Paul is unemployed, but is content in his role as an active full-time father. Paul also has schizophrenia, which he was diagnosed with at 22-years-of-age. He recalls going to bed one night and hearing voices threatening to harm him. The next morning, he got into the car and drove for hours, going wherever the voices told him too. He began to believe that he was God and could cure people and that if he stared at traffic lights he could make them change colour.
Paul was eventually hospitalised and for 16 years remained on drugs that made him feel drowsy and slow, gave him the shakes and caused vertigo. Once, he says, he was treated in hospital for convulsions in reaction to an injection in an outpatient clinic.
Any stressful event can trigger a psychotic episode for Paul. The worst was seven years ago, when his mother died and his girlfriend broke it off with him. With voices "screaming" in his ears, Paul also believed that the voices on the radio were specifically addressing him. It was too much for him even to walk to and from a bus-stop alone.

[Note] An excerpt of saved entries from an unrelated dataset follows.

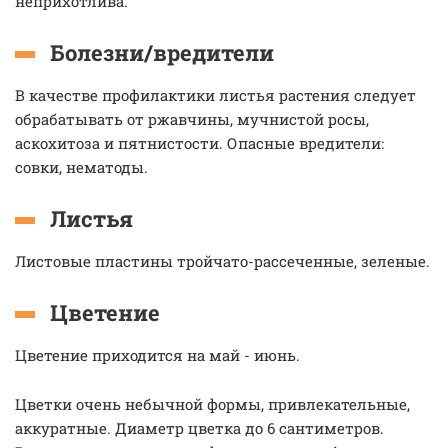
неприхотлива.
Болезни/вредители
В качестве профилактики листья растения следует
обрабатывать от ржавчины, мучнистой росы,
аскохитоза и пятнистости. Опасные вредители:
совки, нематоды.
Листья
Листовые пластины тройчато-рассеченные, зеленые.
Цветение
Цветение приходится на май - июнь.
Цветки очень небычной формы, привлекательные,
аккуратные. Диаметр цветка до 6 сантиметров.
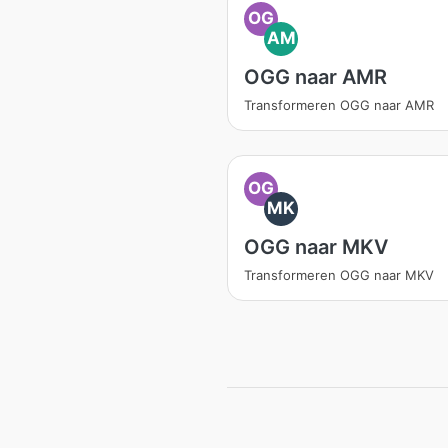
OG
AM
OGG naar AMR
Transformeren OGG naar AMR
OG
MK
OGG naar MKV
Transformeren OGG naar MKV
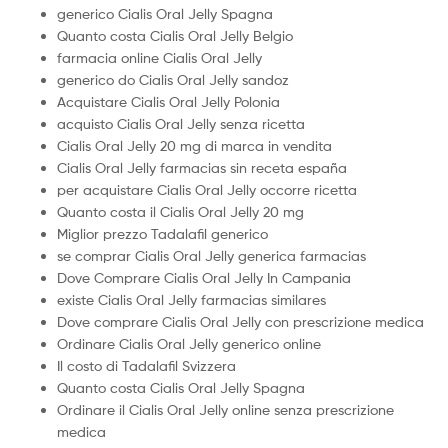
generico Cialis Oral Jelly Spagna
Quanto costa Cialis Oral Jelly Belgio
farmacia online Cialis Oral Jelly
generico do Cialis Oral Jelly sandoz
Acquistare Cialis Oral Jelly Polonia
acquisto Cialis Oral Jelly senza ricetta
Cialis Oral Jelly 20 mg di marca in vendita
Cialis Oral Jelly farmacias sin receta españa
per acquistare Cialis Oral Jelly occorre ricetta
Quanto costa il Cialis Oral Jelly 20 mg
Miglior prezzo Tadalafil generico
se comprar Cialis Oral Jelly generica farmacias
Dove Comprare Cialis Oral Jelly In Campania
existe Cialis Oral Jelly farmacias similares
Dove comprare Cialis Oral Jelly con prescrizione medica
Ordinare Cialis Oral Jelly generico online
Il costo di Tadalafil Svizzera
Quanto costa Cialis Oral Jelly Spagna
Ordinare il Cialis Oral Jelly online senza prescrizione
medica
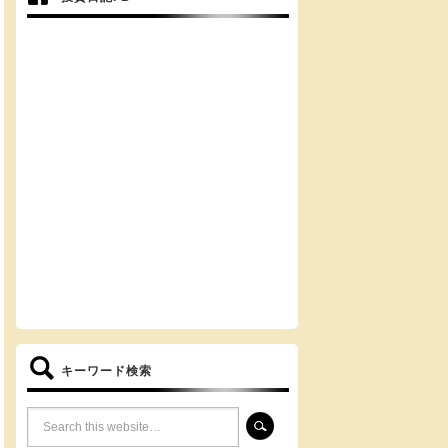
キーワード検索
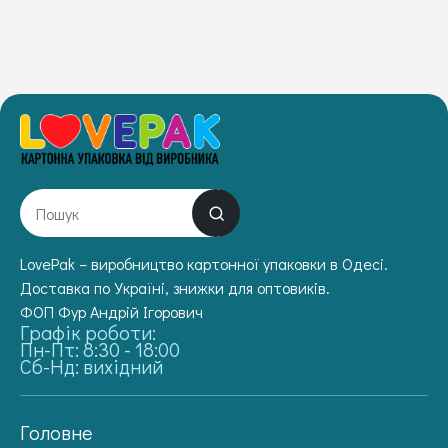
LovePak – виробництво картонної упаковки в Одесі.
Доставка по Україні, знижки для оптовиків.
ФОП Фур Андрій Ігорович
Графік роботи:
Пн-Пт: 8:30 - 18:00
Сб-Нд: вихідний
Головне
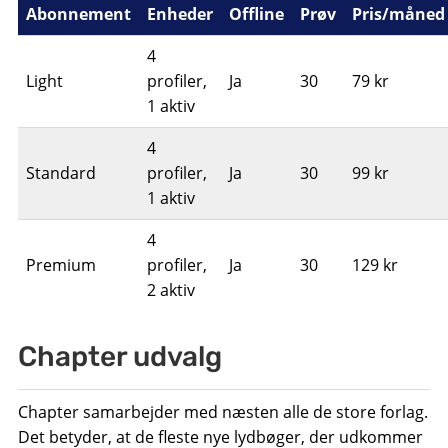
Abonnement
Enheder
Offline
Prøv
Pris/måned
4
Light
profiler,
Ja
30
79 kr
1 aktiv
4
Standard
profiler,
Ja
30
99 kr
1 aktiv
4
Premium
profiler,
Ja
30
129 kr
2 aktiv
Chapter udvalg
Chapter samarbejder med næsten alle de store forlag.
Det betyder, at de fleste nye lydbøger, der udkommer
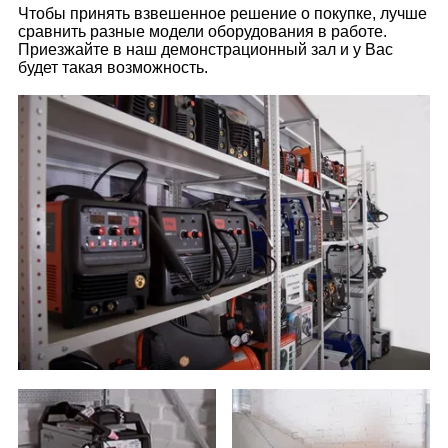
Чтобы принять взвешенное решение о покупке, лучше
сравнить разные модели оборудования в работе.
Приезжайте в наш демонстрационный зал и у Вас
будет такая возможность.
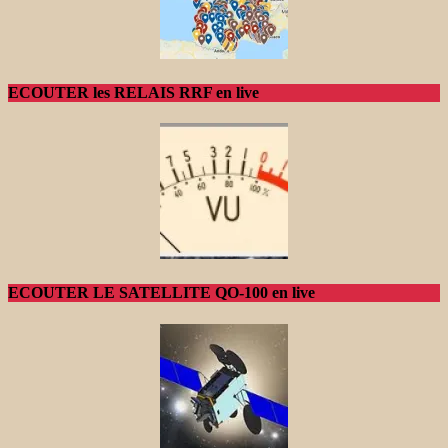
ECOUTER les RELAIS RRF en live
ECOUTER LE SATELLITE QO-100 en live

Paul tells friends that he had "a nervous breakdown", rather than using the word "schizophrenia". "If they hear the word `schizophrenia' they think that you are `mad' and that you'll go for them," says Paul, who has a stigma, as well as an illness, to contend with.
Schizophrenia is not a split personality, as is popularly believed, and schizophrenics are less likely to be aggressive than a `normal' person. The illness is actually a difficulty with information processing. A mentally healthy person walks into a room, perceives the situation, analyses those perceptions and acts appropriately. Nine out of 10 schizophrenics cannot understand what is happening around them, including the facial expressions of people they meet, so they don't know how to react, which is terrifying.
For the past six months, Paul has been on the new atypical medication and says he feels "well and strong". He certainly looks happy, smiles naturally and unless you knew that he was schizophrenic, you would never guess. Yet before the new medication, he had strange side-effects and feared being out in public alone. For a man who was once afraid of walking home from a bus-top, looking "normal" is incredibly important.